L’exploitation minière sur les terres indigènes est une chose. L’exploitation minière en dehors des terres indigènes en est une autre. Ce sont deux choses différentes. L’exploitation minière sur les terres indigènes est interdite par la Constitution brésilienne, c’est un crime. Cela ne peut pas être changé par la volonté d’un ou de douze politiciens. En ce qui concerne l’exploitation minière en dehors des terres indigènes, j’ai constaté que le secteur minier lui-même, qui a de bonnes relations avec les bancs du Congrès, souhaite moderniser ses procédures en fonction des questions climatiques et environnementales, car il sait très bien qu’il ne peut pas vendre ses produits sur le marché étranger s’il ne respecte pas la législation environnementale. La voie à suivre est donc le dialogue, afin d’élaborer des solutions permettant de concilier une exploitation minière contemporaine et compétitive avec des mesures de protection de l’environnement, tant pour la région de l’Amazonie que pour le reste du pays, le Brésil disposant de minéraux sur l’ensemble de son territoire.

Selon vous, quels ont été les impacts les plus inquiétants laissés par le gouvernement Bolsonaro sur les questions environnementales et quelles en seront les conséquences ?

Je pense que le gouvernement Bolsonaro a très bien réussi à démanteler les politiques environnementales et climatiques de ce pays et à compromettre, de manière très significative, la relation du Brésil avec ses partenaires internationaux. Des unités de conservation ont été vandalisées, des personnes incompétentes ont été placées à des postes d’autorité, en plus du démantèlement des organes de contrôle et de l’effondrement des relations avec les universités. Tout a été fragilisé. Pour construire le renouveau, il faudra comprendre clairement ce qui s’est passé et affronter un long processus pour regagner confiance et crédibilité. Lorsque nous négocierons avec d’autres pays, les gens se souviendront toujours de ce chapitre malheureux de notre histoire environnementale et climatique. Nous entendrons à la table des négociations : « Comment le Brésil peut-il garantir que la situation ne se répétera pas dans cinq ans ? »
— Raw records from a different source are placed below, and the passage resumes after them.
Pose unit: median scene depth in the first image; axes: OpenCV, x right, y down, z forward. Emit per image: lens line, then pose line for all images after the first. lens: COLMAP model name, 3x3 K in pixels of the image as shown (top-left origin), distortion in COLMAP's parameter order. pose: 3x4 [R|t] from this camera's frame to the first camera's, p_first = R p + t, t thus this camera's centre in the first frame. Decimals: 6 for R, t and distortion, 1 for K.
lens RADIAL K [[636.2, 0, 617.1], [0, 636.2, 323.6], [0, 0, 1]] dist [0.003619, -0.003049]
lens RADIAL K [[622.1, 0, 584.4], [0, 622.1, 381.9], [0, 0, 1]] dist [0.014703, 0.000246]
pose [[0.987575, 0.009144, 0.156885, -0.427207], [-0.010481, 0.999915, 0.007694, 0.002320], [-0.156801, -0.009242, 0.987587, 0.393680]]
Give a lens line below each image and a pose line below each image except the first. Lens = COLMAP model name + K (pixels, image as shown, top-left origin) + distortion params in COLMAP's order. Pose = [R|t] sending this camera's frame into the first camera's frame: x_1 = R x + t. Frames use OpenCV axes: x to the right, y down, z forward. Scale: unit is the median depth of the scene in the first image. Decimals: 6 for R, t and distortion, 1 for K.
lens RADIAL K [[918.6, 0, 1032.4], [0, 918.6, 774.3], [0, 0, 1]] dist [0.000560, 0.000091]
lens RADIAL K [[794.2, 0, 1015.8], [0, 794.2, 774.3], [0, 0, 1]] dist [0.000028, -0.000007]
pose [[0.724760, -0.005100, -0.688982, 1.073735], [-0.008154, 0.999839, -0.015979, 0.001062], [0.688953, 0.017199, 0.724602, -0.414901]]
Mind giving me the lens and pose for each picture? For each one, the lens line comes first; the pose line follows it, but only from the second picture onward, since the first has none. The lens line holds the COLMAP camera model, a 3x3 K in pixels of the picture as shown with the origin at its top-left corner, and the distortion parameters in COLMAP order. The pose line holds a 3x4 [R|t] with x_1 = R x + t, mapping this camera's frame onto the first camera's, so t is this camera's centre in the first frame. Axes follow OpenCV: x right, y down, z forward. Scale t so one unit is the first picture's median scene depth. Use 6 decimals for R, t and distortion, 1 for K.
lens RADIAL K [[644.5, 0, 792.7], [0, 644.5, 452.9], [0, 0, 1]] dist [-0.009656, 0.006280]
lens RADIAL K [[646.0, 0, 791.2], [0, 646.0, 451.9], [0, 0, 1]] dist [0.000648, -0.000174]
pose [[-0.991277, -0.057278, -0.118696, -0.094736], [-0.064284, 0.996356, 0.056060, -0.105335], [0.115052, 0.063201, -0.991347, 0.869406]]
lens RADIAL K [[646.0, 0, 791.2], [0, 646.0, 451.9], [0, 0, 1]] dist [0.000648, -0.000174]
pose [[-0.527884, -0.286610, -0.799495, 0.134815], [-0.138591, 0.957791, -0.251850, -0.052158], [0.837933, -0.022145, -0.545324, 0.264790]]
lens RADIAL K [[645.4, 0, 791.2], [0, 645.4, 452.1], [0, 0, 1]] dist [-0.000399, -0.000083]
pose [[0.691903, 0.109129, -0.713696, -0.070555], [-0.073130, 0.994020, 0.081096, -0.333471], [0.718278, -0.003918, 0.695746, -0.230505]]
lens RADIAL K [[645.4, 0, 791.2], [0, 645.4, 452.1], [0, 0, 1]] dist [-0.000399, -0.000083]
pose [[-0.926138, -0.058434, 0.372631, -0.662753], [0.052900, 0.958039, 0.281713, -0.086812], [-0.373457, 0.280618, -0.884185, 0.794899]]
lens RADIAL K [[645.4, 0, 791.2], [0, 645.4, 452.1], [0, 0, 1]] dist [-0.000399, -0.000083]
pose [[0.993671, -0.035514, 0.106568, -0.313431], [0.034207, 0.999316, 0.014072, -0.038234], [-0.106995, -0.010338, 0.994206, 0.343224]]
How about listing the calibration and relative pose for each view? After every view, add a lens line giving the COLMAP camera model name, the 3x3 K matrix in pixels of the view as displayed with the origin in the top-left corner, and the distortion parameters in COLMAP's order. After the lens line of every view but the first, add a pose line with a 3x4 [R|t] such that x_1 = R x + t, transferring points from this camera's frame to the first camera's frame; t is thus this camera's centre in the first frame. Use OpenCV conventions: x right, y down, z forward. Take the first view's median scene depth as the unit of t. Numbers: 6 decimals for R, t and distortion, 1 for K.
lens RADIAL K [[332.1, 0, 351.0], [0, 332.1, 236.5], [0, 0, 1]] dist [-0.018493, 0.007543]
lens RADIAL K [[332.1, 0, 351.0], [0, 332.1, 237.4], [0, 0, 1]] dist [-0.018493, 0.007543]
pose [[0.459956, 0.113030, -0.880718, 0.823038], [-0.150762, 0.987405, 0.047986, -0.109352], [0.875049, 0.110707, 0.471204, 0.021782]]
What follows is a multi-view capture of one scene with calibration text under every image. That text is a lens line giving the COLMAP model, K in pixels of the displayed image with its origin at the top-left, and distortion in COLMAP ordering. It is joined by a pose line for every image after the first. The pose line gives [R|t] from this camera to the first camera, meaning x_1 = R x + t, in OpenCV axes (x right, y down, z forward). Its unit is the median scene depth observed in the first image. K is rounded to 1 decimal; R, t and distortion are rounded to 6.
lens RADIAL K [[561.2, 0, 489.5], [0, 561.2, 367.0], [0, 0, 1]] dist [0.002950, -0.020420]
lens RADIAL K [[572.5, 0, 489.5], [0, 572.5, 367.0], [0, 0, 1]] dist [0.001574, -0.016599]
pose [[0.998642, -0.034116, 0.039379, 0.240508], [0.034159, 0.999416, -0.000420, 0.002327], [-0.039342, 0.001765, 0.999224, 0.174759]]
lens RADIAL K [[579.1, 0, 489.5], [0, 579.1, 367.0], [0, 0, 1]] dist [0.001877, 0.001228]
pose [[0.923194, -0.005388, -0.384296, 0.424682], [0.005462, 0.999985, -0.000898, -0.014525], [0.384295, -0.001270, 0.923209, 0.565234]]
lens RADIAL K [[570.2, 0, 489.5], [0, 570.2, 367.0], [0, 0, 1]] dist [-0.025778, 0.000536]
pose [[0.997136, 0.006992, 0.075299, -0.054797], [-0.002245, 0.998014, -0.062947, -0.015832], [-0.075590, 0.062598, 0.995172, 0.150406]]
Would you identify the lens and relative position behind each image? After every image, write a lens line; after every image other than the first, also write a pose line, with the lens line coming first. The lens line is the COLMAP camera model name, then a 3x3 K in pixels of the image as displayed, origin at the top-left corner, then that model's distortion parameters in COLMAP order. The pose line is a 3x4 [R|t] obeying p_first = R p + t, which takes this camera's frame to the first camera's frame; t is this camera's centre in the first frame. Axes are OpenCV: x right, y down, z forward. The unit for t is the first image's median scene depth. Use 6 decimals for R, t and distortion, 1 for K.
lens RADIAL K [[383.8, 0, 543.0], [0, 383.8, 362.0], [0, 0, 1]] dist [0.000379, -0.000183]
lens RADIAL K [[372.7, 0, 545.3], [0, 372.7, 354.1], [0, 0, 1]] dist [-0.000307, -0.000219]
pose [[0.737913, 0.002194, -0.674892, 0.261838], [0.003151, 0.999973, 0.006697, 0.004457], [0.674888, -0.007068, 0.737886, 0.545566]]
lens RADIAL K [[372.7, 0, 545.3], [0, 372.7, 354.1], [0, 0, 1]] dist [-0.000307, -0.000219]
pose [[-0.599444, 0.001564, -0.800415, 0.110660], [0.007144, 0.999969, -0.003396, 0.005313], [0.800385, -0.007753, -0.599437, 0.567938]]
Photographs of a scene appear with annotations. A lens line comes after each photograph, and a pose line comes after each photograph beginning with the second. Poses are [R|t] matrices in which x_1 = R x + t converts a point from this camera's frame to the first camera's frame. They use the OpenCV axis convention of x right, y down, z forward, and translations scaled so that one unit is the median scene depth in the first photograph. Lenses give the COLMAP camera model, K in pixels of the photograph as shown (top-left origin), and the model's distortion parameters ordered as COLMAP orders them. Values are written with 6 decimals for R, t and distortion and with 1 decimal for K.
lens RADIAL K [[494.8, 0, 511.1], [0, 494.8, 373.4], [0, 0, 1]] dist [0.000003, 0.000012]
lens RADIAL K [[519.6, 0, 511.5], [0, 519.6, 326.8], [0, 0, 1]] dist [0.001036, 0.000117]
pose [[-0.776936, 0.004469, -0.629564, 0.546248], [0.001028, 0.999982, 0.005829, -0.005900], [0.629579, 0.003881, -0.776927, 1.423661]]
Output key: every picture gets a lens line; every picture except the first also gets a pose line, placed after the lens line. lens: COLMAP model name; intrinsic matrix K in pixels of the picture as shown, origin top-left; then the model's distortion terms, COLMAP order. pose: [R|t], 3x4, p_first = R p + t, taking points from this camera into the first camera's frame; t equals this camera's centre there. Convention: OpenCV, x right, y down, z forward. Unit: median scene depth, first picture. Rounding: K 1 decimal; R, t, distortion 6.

Comment évaluez-vous les résultats de la COP 27 ?

Je pense que les résultats ont été plus timides que ce qui était attendu, à savoir une COP de mise en œuvre. Mettre en œuvre signifie mettre en pratique ce qui a déjà été engagé. Et ce n’est pas exactement ce que nous avons vu. Pour moi, le point le plus sensible de cette COP a été l’absence de progrès sur la restriction des combustibles fossiles qui faisait partie de l’héritage de Glasgow. Et cela est évidemment dû au grand lobby des pays producteurs de pétrole, notamment le monde arabe, qui a bloqué toute avancée favorisée par le contexte de la guerre en Ukraine. D’autre part, des décisions importantes ont été prises, comme l’idée de créer un bloc forestier entre les trois pays qui possèdent la plus grande quantité de forêts tropicales encore préservée au monde (Brésil, Congo et Indonésie). Cette « alliance Sud-Sud », est extrêmement importante pour les trois pays en développement et leur rôle dans la sécurité climatique de la planète. Mais en fin de compte, je pense que l’on se souviendra de cette COP pour le « Loss and Damage Fund », qui est la reconnaissance depuis trente ans du principe de responsabilités communes mais différenciées entre les pays développés et les pays en développement. L’histoire a déjà montré que nous n’avons pas été équitables dans le partage des technologies depuis la révolution industrielle, ce qui a contribué à accroître les inégalités. L’innovation technologique deviendra de plus en plus un allié du nouvel agenda du développement. Il est nécessaire de trouver des moyens permettant de partager cette innovation de manière plus équitable avec tous les pays afin de ne pas répéter le modèle du passé.